OBJECTIFS:
a) D'après l'article sur la mort de prisonniers au Tchad, à quelle date les 44 prisonniers sont-ils morts dans la cellule de la Légion de Gendarmerie N°10 ?
b) Recopiez mot pour mot l'article sur la mort de prisonniers au Tchad, de « Alwihda Info | » à « 16 avril 2020. ».
c) Indiquez si chacune de ces affirmations concorde avec l'article sur la mort de prisonniers au Tchad. Répondez par oui ou non et citez les mots décisifs du texte.
(i) Le rapport sur la mort des prisonniers a été dévoilé par la CTDDH.
(ii) Selon le rapport, les prisonniers ont été capturés pendant le déroulement de l'opération Colère de Bohoma.
(iii) Les prisonniers sont morts à Ndjamena.

TEXTE FOURNI:
★ ★ ★ ★ ★ ★ ★

Alwihda Info | Par Info Alwihda - 29 Juin 2020



Des gendarmes escortent un détenu au Tchad. Illustration © Alwihda Info
Des gendarmes escortent un détenu au Tchad. Illustration © Alwihda Info
La Convention tchadienne de défense des droits de l'Homme (CTDDH) a dévoilé un rapport sur la mort de 44 prisonniers dans une cellule de la Légion de Gendarmerie N°10 à Ndjamena le 16 avril 2020.

Le rapport, consulté par Alwihda Info, laisse entendre que ces individus ne seraient "pas des membres de la secte Boko Haram et qu’ils n’avaient par conséquent rien à voir avec elle. Ces personnes n’étaient là que pour justifier la nécessité pour les autorités tchadiennes d’avoir des « prisonniers Boko Haram» à présenter devant un tribunal. Contrairement à la version officielle donc, ces 58 prisonniers n’avaient pas été « capturés pendant le déroulement de l’opération Colère de Bohoma » mais bien après la fin de ladite opération."

★ ★ ★ ★ ★ ★ ★

EXTRAIT DE DONNÉES:

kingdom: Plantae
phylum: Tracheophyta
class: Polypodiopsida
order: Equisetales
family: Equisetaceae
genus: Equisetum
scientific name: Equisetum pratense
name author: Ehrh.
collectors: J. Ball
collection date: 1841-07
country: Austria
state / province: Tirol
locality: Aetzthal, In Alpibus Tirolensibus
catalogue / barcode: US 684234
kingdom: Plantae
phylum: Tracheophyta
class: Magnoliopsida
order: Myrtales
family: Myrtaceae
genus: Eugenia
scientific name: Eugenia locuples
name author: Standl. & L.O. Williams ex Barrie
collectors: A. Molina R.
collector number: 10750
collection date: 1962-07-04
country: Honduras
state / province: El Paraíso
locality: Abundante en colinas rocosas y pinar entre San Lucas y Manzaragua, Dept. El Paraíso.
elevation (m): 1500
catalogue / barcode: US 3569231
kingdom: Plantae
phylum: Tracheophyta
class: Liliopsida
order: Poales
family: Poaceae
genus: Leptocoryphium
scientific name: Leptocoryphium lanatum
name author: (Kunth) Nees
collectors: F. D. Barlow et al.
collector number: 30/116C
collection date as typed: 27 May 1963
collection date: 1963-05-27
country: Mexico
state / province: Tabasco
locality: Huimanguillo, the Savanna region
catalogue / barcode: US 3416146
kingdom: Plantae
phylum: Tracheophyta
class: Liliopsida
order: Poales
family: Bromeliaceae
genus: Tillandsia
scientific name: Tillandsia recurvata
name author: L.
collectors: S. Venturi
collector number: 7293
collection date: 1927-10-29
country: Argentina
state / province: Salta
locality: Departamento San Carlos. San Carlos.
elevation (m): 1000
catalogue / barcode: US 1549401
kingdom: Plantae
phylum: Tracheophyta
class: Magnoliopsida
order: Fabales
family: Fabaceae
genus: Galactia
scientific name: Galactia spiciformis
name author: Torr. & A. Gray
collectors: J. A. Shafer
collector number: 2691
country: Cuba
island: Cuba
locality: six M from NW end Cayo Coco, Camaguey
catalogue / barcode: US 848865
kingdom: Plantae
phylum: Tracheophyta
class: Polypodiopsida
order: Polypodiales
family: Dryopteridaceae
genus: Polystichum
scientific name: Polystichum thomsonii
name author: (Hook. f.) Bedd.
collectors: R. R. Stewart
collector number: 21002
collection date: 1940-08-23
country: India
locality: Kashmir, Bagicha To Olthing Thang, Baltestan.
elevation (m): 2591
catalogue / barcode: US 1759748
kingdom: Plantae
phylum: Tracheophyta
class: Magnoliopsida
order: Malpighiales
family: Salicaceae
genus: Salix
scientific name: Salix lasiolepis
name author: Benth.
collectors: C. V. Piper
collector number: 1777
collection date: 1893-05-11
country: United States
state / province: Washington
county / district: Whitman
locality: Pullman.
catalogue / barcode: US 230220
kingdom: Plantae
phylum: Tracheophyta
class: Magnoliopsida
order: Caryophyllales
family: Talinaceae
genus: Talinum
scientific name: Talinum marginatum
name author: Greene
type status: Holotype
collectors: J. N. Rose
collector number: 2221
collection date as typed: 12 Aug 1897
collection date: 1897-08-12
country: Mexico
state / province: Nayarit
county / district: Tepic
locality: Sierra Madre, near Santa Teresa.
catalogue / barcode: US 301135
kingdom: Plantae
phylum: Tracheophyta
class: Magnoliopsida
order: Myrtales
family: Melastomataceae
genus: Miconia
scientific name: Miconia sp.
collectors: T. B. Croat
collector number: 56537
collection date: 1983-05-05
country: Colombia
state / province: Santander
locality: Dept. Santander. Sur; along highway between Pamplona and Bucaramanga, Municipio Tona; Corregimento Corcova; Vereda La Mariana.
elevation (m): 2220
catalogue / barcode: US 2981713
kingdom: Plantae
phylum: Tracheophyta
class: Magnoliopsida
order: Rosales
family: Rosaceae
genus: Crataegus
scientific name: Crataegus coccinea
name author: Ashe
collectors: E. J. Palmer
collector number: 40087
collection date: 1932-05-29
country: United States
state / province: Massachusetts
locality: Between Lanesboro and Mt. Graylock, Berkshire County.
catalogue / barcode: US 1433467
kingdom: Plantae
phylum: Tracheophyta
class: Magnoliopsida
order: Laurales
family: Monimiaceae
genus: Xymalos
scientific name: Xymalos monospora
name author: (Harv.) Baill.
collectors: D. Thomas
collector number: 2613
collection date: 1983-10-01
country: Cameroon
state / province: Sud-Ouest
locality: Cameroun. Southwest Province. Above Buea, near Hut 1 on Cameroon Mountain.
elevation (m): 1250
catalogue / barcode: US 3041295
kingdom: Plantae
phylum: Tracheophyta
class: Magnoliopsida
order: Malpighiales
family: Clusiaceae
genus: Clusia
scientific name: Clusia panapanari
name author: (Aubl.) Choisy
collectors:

★ ★ ★ ★ ★ ★ ★

RÉSULTATS PAR TÂCHE:
a) Le 16 avril 2020.

b)
Alwihda Info | Par Info Alwihda - 29 Juin 2020



Des gendarmes escortent un détenu au Tchad. Illustration © Alwihda Info
Des gendarmes escortent un détenu au Tchad. Illustration © Alwihda Info
La Convention tchadienne de défense des droits de l'Homme (CTDDH) a dévoilé un rapport sur la mort de 44 prisonniers dans une cellule de la Légion de Gendarmerie N°10 à Ndjamena le 16 avril 2020.

c)
(i) Oui : « La Convention tchadienne de défense des droits de l'Homme (CTDDH) a dévoilé un rapport sur la mort de 44 prisonniers ».
(ii) Non : « mais bien après la fin de ladite opération ».
(iii) Oui : « dans une cellule de la Légion de Gendarmerie N°10 à Ndjamena ».